Overall seven of eight (87.5%) subjects who developed thickening of the LLT reported improved comfort; conversely, no subject with an unchanged LLT reported any change in the level of comfort.

Discussion

Correlation between LLT and tear film stability has been demonstrated by observation of a four-fold increase in tear evaporation rate in the eye with an absent or nonconfluent lipid layer.1 Previous studies have also demonstrated correlation between LLT and two frequently used clinical tests, the tear film break-up time and Schirmer's test with anaesthesia.7

In our study, subjects in Group I (who wore the activated device) manifested statistically significant thickening of the lipid layer compared with the other two groups. All patients who exhibited thickening of the LLT (75%) also experienced improvement in ocular comfort. Interestingly, the one subject wearing the nonactivated device who exhibited a binocular increase in LLT also reported improved comfort, the increase in LLT possibly having been related to simply enclosing the eyes and eyelids.8 Due to the intrinsically subjective nature of the comfort-level assessment, formal statistical analysis was not performed; it is however, noteworthy that 87.5% of subjects who exhibited increased LLT reported improved comfort. Conversely, no patient with an unchanged LLT reported any change in ocular comfort.

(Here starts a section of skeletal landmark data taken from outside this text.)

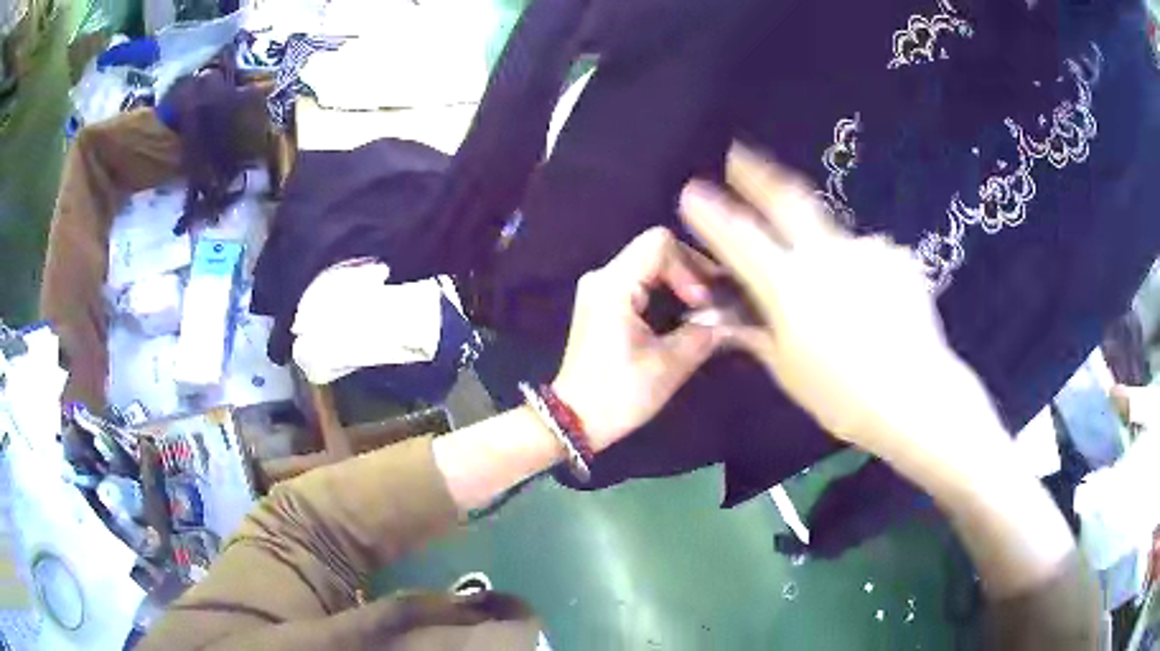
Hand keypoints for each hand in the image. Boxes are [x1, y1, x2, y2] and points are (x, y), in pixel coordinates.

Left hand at [552, 227, 720, 451]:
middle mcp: (602, 277)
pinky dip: (664, 291)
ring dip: (679, 281)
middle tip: (713, 302)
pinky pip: (639, 281)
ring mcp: (600, 290)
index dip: (690, 266)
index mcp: (613, 285)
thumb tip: (732, 320)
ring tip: (704, 309)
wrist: (574, 419)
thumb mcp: (667, 366)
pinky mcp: (602, 304)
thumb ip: (703, 335)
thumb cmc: (618, 394)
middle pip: (655, 250)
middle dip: (689, 272)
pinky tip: (682, 315)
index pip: (659, 244)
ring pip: (648, 264)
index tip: (702, 302)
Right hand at [678, 144, 970, 454]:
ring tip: (843, 296)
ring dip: (826, 250)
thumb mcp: (790, 372)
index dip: (713, 214)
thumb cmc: (843, 396)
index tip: (692, 191)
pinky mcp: (897, 259)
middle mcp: (825, 254)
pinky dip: (863, 272)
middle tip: (739, 154)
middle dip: (757, 173)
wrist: (917, 395)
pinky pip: (870, 257)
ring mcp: (866, 251)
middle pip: (787, 199)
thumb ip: (759, 335)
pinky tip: (875, 304)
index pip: (741, 239)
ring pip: (834, 237)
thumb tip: (732, 320)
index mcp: (790, 285)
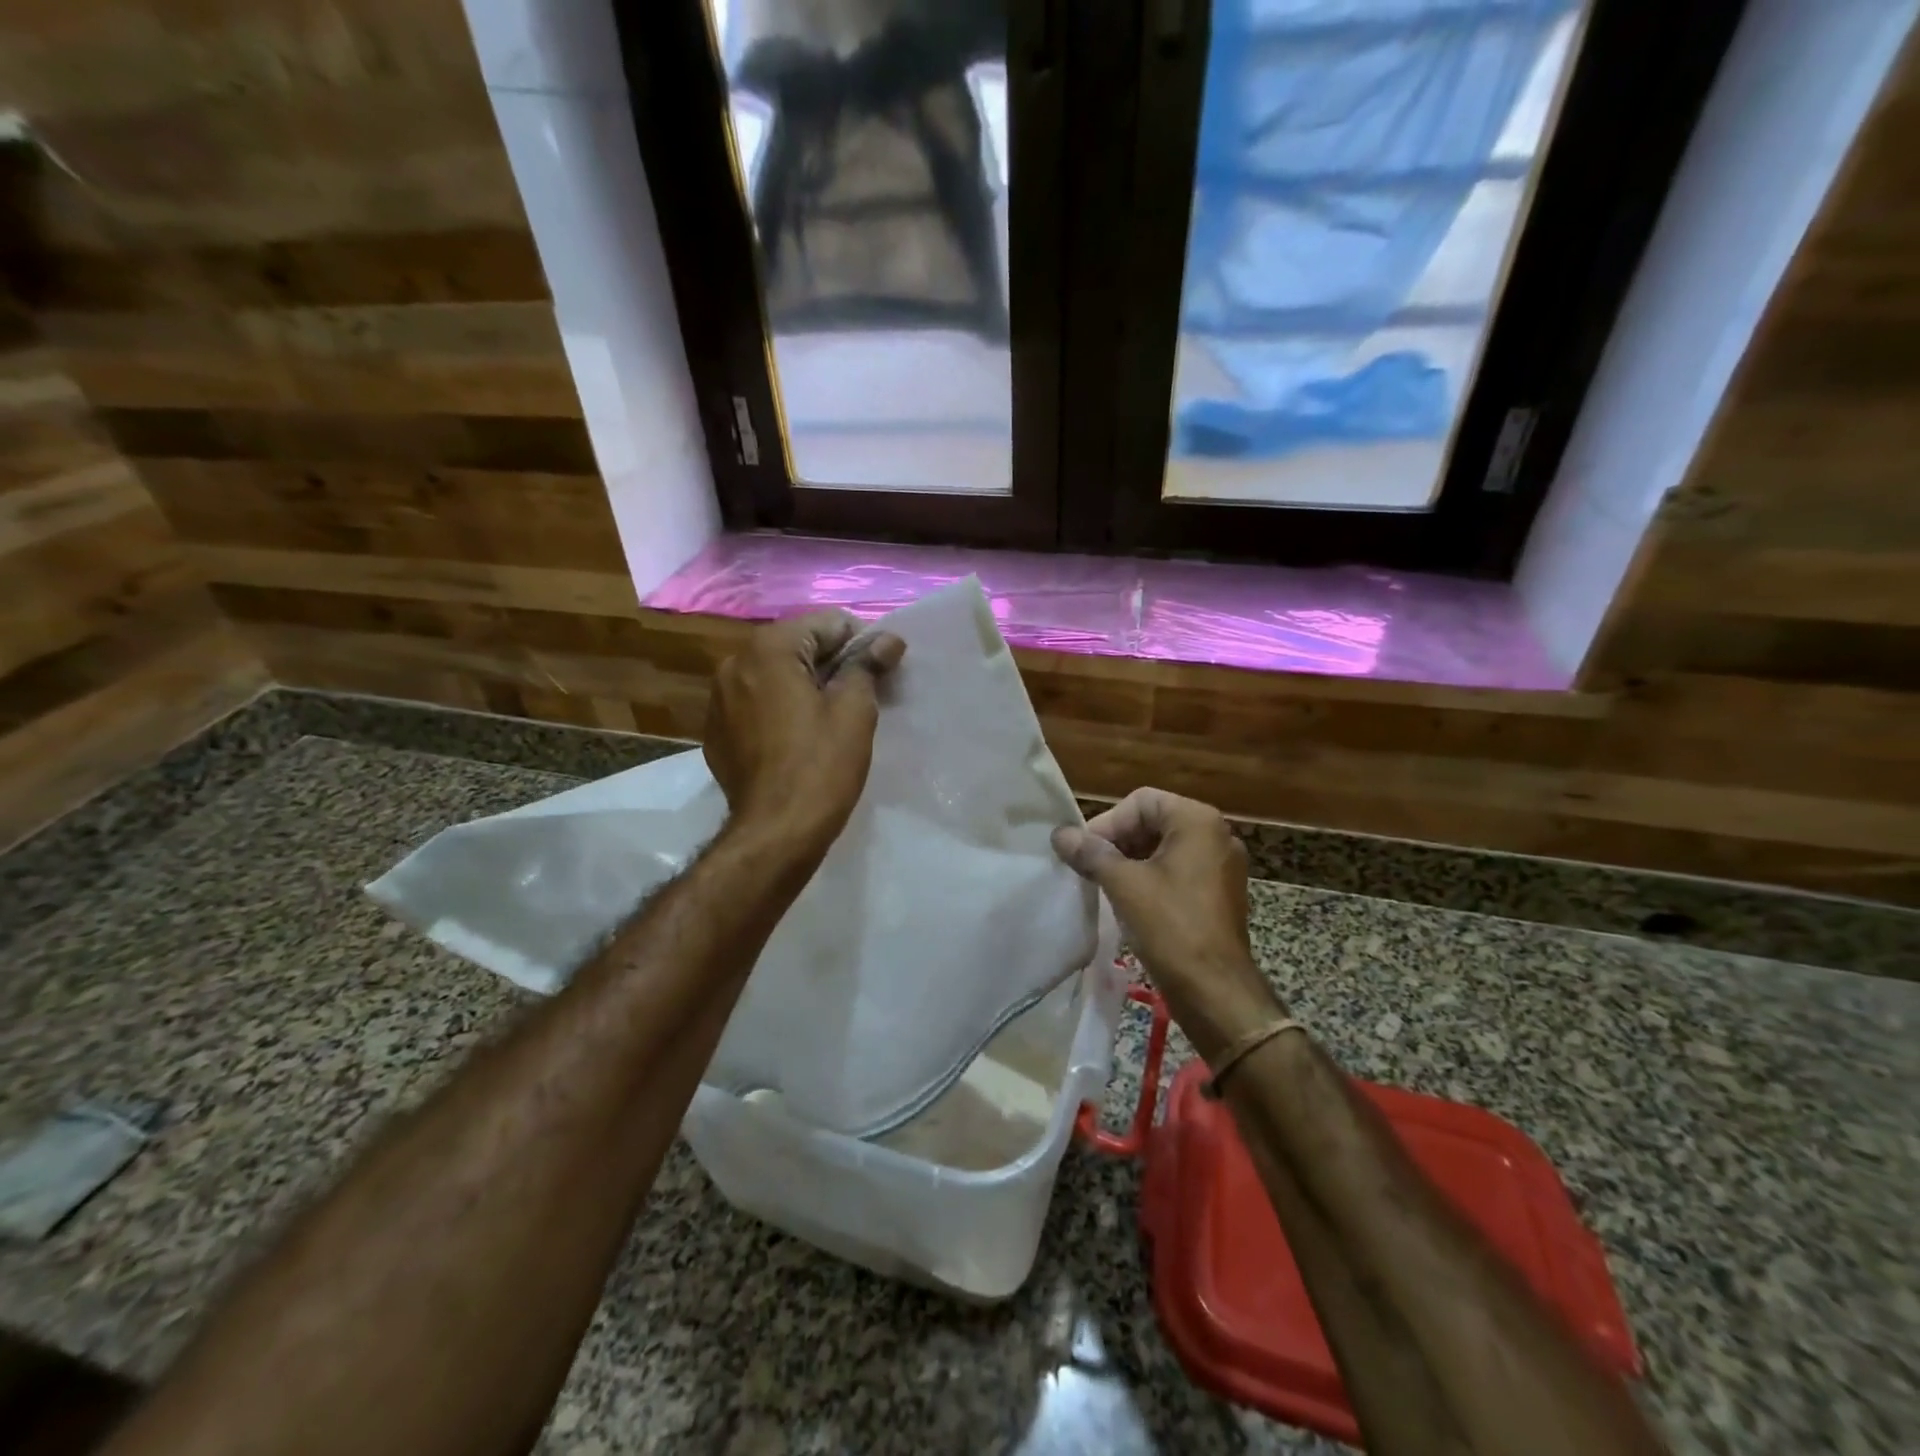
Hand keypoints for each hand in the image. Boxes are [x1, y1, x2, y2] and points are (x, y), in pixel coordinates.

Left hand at [704, 611, 904, 857]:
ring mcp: (719, 698)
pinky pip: (756, 703)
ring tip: (831, 718)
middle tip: (861, 695)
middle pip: (797, 645)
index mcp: (768, 649)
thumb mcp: (855, 711)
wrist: (775, 832)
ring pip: (774, 674)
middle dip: (831, 663)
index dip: (860, 642)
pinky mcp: (716, 731)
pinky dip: (779, 708)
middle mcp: (735, 663)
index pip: (827, 623)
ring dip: (805, 685)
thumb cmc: (821, 766)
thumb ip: (868, 665)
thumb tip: (887, 640)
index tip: (880, 672)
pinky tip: (798, 738)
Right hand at [1052, 788, 1282, 1060]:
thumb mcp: (1123, 884)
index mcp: (1198, 821)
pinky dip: (1151, 878)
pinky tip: (1129, 901)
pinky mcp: (1220, 892)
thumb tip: (1060, 834)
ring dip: (1131, 861)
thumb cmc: (1170, 926)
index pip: (1141, 802)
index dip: (1107, 823)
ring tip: (1103, 885)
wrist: (1214, 990)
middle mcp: (1216, 834)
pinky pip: (1179, 871)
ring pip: (1165, 848)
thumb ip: (1090, 853)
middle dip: (1118, 841)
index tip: (1084, 852)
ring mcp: (1222, 865)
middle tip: (1089, 868)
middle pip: (1154, 821)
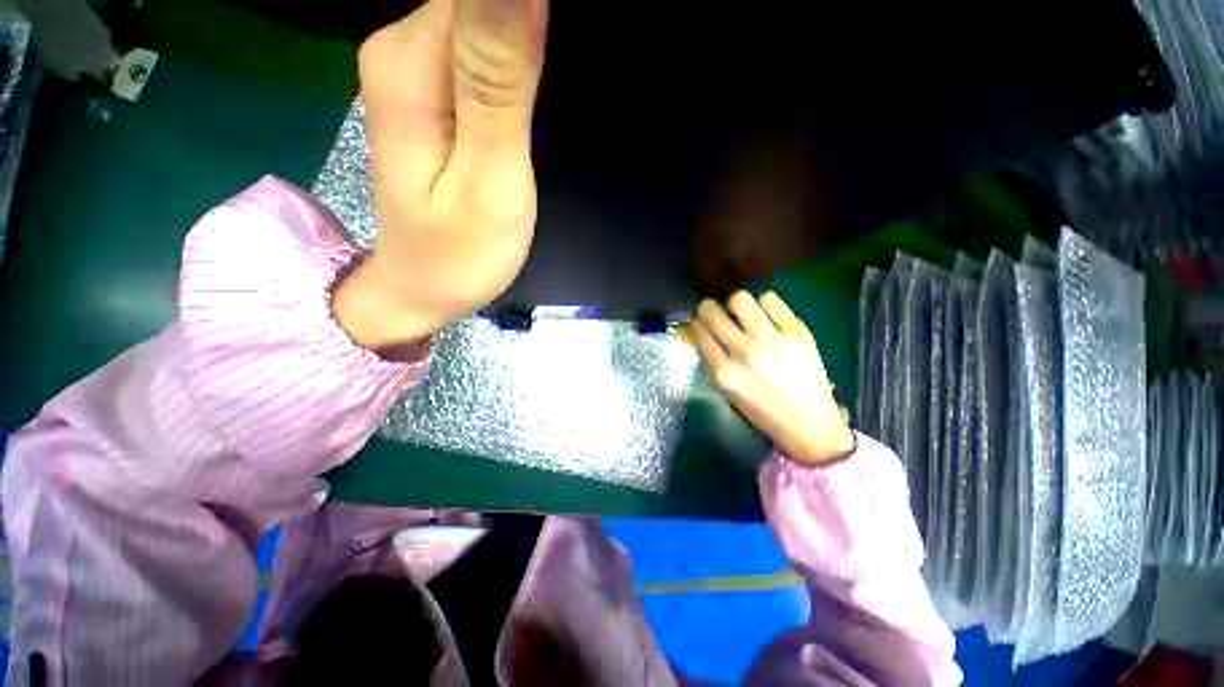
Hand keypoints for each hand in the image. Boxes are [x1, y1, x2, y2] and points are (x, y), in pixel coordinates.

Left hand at [334, 0, 547, 348]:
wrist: (422, 289)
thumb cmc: (459, 255)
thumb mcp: (489, 180)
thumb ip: (499, 84)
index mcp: (410, 63)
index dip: (527, 18)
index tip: (545, 78)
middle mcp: (402, 47)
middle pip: (481, 2)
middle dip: (530, 36)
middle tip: (540, 123)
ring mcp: (416, 69)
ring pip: (485, 21)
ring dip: (527, 51)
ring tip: (535, 124)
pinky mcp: (434, 93)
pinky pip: (483, 52)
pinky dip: (515, 68)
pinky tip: (528, 106)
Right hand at [690, 291, 853, 465]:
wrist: (808, 424)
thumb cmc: (760, 410)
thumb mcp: (726, 389)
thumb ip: (708, 359)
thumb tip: (691, 330)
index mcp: (724, 372)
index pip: (698, 331)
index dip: (696, 323)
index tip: (701, 324)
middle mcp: (745, 353)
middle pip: (712, 311)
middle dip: (707, 308)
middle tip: (715, 312)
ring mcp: (772, 341)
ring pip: (740, 299)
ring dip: (736, 305)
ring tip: (743, 314)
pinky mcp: (798, 333)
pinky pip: (771, 300)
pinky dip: (763, 305)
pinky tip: (766, 316)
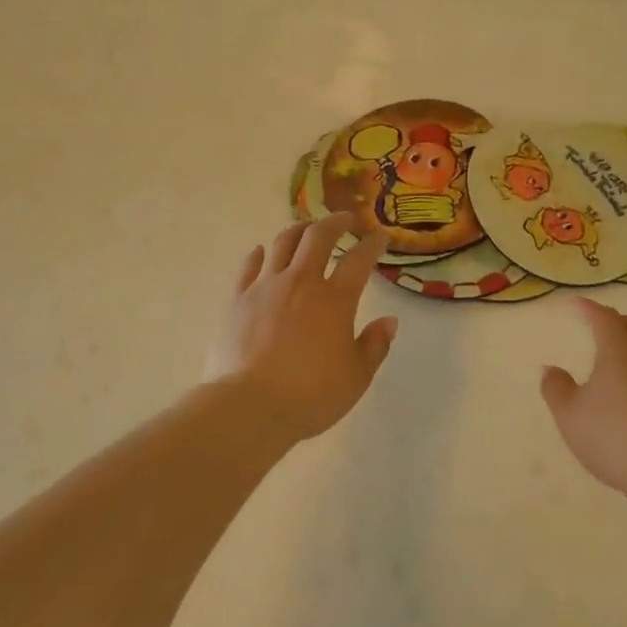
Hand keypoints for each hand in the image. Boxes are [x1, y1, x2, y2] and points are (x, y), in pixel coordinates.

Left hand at [208, 215, 398, 442]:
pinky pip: (249, 266)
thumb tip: (389, 321)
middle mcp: (301, 282)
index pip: (359, 260)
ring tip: (306, 228)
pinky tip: (261, 251)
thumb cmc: (310, 395)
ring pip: (282, 243)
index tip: (380, 236)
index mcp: (335, 299)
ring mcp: (265, 287)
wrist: (249, 406)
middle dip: (335, 222)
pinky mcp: (238, 299)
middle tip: (345, 220)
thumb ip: (375, 346)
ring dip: (298, 229)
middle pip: (318, 237)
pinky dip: (259, 254)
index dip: (372, 244)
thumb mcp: (356, 377)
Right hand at [540, 298, 626, 502]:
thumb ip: (556, 389)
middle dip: (617, 321)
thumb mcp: (570, 416)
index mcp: (619, 351)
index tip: (576, 304)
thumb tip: (550, 369)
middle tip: (601, 327)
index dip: (589, 308)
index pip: (604, 318)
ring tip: (625, 357)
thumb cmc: (614, 438)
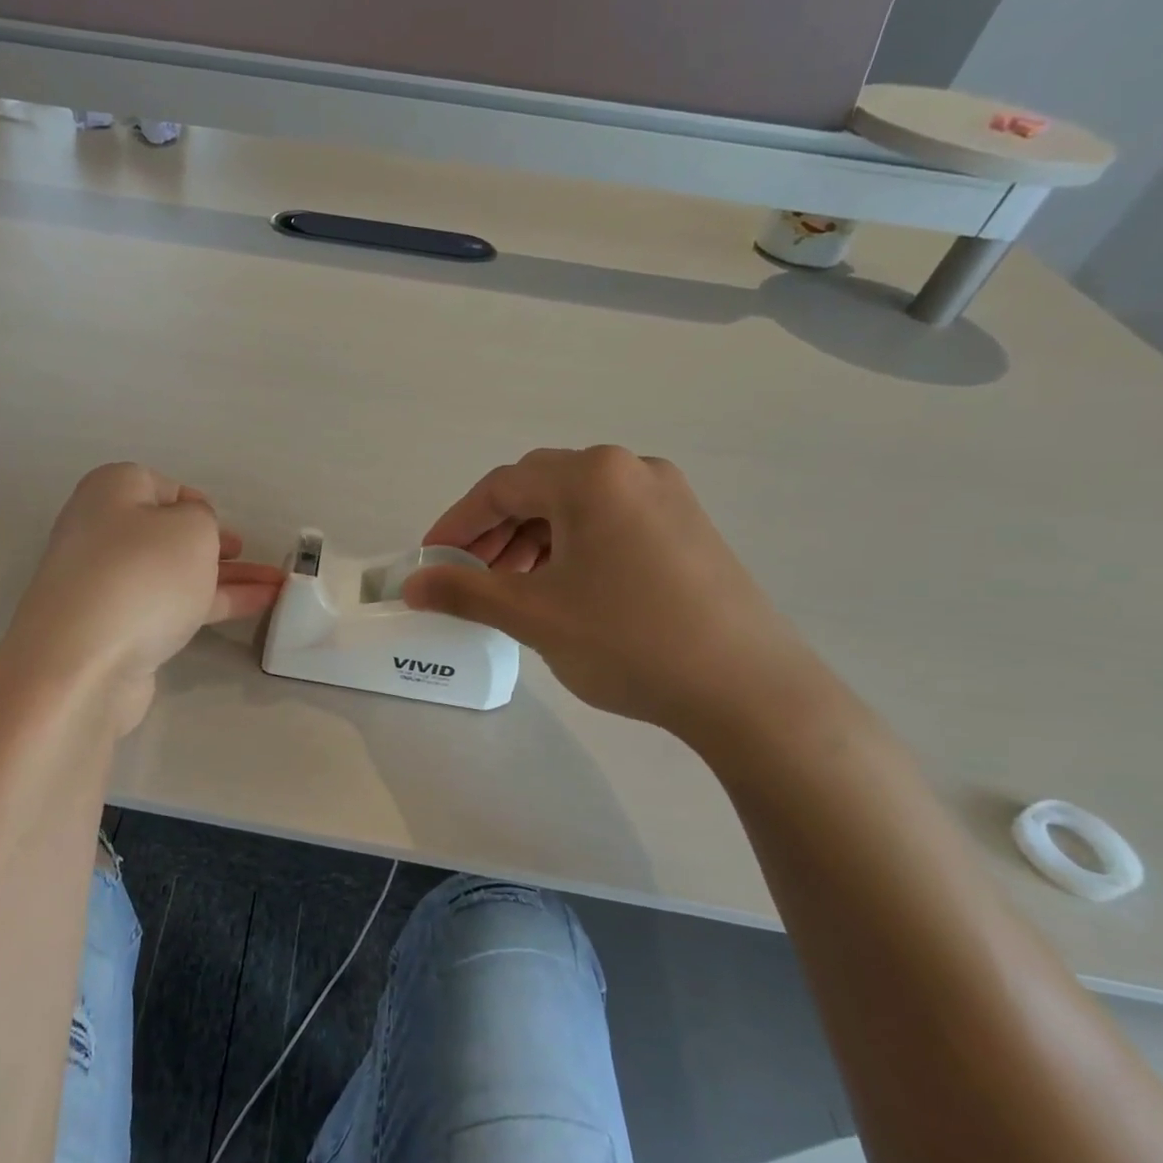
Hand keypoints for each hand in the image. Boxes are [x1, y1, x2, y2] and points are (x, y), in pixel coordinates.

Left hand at [0, 463, 285, 732]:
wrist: (83, 663)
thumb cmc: (142, 575)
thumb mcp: (191, 528)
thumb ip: (203, 520)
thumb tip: (189, 534)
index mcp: (110, 492)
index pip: (158, 486)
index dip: (195, 502)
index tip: (224, 524)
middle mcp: (101, 533)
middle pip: (166, 533)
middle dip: (212, 544)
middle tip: (246, 555)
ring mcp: (106, 585)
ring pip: (175, 573)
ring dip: (224, 577)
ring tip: (276, 586)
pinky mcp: (116, 629)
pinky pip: (171, 606)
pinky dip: (210, 604)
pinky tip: (253, 608)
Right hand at [406, 446, 829, 741]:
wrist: (750, 691)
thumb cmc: (629, 640)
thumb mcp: (533, 615)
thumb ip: (463, 592)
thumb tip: (411, 586)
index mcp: (592, 476)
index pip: (501, 487)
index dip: (456, 524)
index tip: (429, 562)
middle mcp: (632, 470)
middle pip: (539, 489)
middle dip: (493, 532)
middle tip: (467, 576)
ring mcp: (668, 497)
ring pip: (575, 508)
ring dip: (531, 541)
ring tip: (511, 589)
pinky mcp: (689, 529)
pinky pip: (609, 524)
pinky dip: (571, 549)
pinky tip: (563, 589)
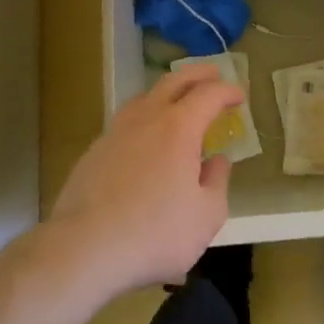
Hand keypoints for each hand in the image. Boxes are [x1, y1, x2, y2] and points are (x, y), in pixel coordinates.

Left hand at [47, 64, 238, 296]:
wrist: (83, 249)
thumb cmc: (154, 233)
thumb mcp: (206, 216)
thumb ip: (217, 182)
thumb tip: (216, 161)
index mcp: (179, 127)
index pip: (210, 94)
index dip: (228, 91)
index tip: (240, 96)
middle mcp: (147, 118)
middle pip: (175, 81)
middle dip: (198, 74)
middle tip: (213, 75)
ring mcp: (116, 131)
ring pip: (145, 96)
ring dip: (167, 91)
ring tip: (177, 101)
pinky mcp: (94, 151)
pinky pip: (126, 121)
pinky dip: (144, 117)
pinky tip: (144, 138)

With regard to the wearing of the device, no complications were noted; neither was any discomfort reported.

The delivery of heat to the eyelids is an established therapy.9 Hot compresses are traditionally recommended for obstructive meibomian gland dysfunction and evaporative dry eye. Indeed, it has been shown that the melting point of meibomian gland secretions in subjects with meibomian gland dysfunction is 3°C higher than in normals, which may contribute to the solidification of such secretions in the context of meibomian gland dysfunction.10 The use of hot compresses is, however, unpopular due to impracticality, underscoring the need to develop alternate modalities to deliver meibomian therapy with heat.

Noninflamed obstructive meibomian gland dysfunction has been shown to respond to thermotherapy with an infrared lid-heating device.11 However, this method, involving radiant heat, carries the risk of cataract formation.12, 13 Our device delivers principally latent heat through a thermal siphon thereby avoiding the potential risks of radiant heat. Moreover, in contrast with hot compresses, our device allows normal lid movements that facilitate the release of meibomian secretions and resurfacing of the tear film. The longevity of such thickening of the lipid layer in response to a regular programme of meibomian therapy is well recognised.4

This study has shown that this device increases LLT and improves ocular comfort in normal subjects. Further studies are indicated to assess the efficacy of this device in patients with tear film and meibomian gland dysfunction.

Financial disclosure: Patent pending for device by ET Fuller and JR Fuller.